**Описание задания:** Перепишите без изменений отрывок из текста о восстании Спартака в произведении В. Яна, начиная со слов «Человек, имевший родину» и заканчивая словами «и я— человек.» включительно.

**Фрагмент документа:**
☆ ☆ ☆ ☆

Том 1 - Ян Василий Григорьевич 72 стр.


Все это, однако, не помешало создать В. Яну сильное в художественном отношении произведение. Писателю удалось показать истинные причины восстания, о которых не сказали ни Саллюстий, ни Плутарх, ни Флор, ни Аппиан, ни какой-либо другой из древних авторов, писавших о восстании Спартака. Обращаясь к написанному современником Спартака Варроном агрономическому трактату, писатель извлекает из него мысль, что раб — это орудие, отличающееся от инструментов и животных лишь речью. Но как довести эту предельно четкую формулу рабовладельческого общества до современного читателя? Как образно внушить ему, что Спартак боролся не за власть, не за положение в обществе, а за возвращение людям, низведенным до положения скота, человеческого достоинства? Сделать Варрона участником развертывающихся событий? Ввести беседу двух рабовладельцев, в которой один назовет рабов «говорящими орудиями»? В. Ян находит иное, нестандартное решение. Надсмотрщики разбивают новую партию рабов на несколько отрядов и объявляют, кто будет Лопатами, кто Мотыгами, кто Сохой, кто Воротом у колодца, кто Бороной, а кто— Тачкой. Фракийцы, как самые сильные, объявляются Мельничными жерновами и Кирками, ломающими камни.

Человек, имевший родину и родителей, имя, внешность и характер, потерял все человеческое. Он стал орудием труда. Теперь ему могли крикнуть. «Эй, Лопата, почему остановилась?!» А когда состарится или ослабеет, «продать со всяким хламом» — именно такова рекомендация автора агрономического трактата М Порция Катона.

Восстание рабов в художественной трактовке В Яна вырастает как коллективный протест угнетенного класса и выражается в формуле-метафоре:

Ты не «Кирка», и я не «Лопата»,
Ты— человек, и я— человек.

☆ ☆ ☆ ☆

**Исходные данные:**
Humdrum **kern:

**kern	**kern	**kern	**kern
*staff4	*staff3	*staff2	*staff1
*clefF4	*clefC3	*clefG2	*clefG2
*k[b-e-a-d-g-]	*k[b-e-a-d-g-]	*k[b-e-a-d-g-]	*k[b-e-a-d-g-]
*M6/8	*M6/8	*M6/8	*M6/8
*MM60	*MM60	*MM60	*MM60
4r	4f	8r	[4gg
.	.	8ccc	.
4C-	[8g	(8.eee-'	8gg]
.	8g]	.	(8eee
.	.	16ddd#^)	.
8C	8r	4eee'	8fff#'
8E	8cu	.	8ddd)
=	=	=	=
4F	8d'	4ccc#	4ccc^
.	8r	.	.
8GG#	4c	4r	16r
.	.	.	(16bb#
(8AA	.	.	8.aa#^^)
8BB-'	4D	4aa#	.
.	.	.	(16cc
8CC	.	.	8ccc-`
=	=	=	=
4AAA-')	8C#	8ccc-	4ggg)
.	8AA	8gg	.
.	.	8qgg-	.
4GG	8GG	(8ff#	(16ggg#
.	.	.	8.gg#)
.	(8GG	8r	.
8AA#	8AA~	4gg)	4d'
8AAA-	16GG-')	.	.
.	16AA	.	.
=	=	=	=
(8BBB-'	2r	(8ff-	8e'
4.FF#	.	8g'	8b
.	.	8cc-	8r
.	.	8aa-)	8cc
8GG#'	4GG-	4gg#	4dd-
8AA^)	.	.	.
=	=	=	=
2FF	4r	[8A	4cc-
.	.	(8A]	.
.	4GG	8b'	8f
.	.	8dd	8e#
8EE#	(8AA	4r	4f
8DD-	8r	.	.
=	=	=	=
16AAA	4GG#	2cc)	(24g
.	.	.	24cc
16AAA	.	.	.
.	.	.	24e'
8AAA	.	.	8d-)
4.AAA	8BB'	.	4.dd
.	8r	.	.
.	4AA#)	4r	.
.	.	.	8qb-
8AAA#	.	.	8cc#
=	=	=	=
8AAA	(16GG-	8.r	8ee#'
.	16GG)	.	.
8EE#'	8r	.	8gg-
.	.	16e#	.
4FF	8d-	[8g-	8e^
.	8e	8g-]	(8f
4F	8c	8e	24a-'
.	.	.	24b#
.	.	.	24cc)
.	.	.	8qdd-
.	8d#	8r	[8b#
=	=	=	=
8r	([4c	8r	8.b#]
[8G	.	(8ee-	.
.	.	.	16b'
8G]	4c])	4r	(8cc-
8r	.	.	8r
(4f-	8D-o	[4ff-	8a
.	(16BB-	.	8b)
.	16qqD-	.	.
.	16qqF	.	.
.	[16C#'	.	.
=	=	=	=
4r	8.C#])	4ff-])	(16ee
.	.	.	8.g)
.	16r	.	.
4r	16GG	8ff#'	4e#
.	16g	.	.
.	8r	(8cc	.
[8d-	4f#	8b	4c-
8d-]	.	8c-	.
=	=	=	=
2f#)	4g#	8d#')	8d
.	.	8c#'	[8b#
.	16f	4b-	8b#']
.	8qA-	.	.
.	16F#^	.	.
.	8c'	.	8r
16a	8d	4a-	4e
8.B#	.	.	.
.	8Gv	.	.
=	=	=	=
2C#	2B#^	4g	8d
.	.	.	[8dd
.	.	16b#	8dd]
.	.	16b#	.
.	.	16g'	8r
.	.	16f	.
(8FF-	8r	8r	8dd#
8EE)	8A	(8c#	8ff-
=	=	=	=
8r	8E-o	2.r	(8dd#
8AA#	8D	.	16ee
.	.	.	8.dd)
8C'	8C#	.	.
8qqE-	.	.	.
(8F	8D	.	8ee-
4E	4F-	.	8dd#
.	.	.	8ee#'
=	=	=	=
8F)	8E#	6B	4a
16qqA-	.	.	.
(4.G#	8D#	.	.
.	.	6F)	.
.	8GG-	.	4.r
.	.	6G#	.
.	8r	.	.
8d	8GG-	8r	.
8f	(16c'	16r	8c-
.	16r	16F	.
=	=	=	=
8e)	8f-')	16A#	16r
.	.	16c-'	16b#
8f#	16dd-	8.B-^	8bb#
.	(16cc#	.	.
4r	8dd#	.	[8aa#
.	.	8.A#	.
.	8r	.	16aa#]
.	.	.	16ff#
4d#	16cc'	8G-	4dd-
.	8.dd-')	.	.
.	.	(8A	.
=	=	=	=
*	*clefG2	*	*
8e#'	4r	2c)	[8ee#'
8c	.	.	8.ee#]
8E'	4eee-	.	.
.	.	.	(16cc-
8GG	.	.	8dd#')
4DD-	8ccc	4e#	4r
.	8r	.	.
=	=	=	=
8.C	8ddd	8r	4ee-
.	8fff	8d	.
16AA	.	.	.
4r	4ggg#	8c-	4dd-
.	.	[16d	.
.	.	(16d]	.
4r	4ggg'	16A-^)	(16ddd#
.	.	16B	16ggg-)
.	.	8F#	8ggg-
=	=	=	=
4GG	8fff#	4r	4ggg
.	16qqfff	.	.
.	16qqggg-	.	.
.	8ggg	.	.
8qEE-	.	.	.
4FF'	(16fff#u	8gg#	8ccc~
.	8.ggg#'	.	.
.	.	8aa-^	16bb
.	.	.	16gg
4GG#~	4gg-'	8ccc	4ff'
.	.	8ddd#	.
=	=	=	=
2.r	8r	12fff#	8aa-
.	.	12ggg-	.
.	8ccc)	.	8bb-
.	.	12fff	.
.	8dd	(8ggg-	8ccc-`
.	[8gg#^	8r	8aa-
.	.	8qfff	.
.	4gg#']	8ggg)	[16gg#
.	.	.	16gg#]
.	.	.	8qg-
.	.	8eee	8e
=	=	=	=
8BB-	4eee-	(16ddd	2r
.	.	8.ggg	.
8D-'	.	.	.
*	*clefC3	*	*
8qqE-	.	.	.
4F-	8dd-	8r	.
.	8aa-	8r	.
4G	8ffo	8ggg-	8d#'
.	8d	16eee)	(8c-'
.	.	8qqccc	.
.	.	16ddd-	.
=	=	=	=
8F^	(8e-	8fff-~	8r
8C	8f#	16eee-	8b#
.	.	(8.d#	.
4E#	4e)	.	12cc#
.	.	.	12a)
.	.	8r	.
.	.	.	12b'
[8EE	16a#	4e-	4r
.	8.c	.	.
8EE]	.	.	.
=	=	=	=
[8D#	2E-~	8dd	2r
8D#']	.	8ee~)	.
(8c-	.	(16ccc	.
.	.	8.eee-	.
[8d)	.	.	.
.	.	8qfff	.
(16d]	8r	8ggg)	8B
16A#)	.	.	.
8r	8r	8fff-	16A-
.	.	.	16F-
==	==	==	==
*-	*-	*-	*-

☆ ☆ ☆ ☆

**Полный ответ:**
Человек, имевший родину и родителей, имя, внешность и характер, потерял все человеческое. Он стал орудием труда. Теперь ему могли крикнуть. «Эй, Лопата, почему остановилась?!» А когда состарится или ослабеет, «продать со всяким хламом» — именно такова рекомендация автора агрономического трактата М Порция Катона.

Восстание рабов в художественной трактовке В Яна вырастает как коллективный протест угнетенного класса и выражается в формуле-метафоре:

Ты не «Кирка», и я не «Лопата»,
Ты— человек, и я— человек.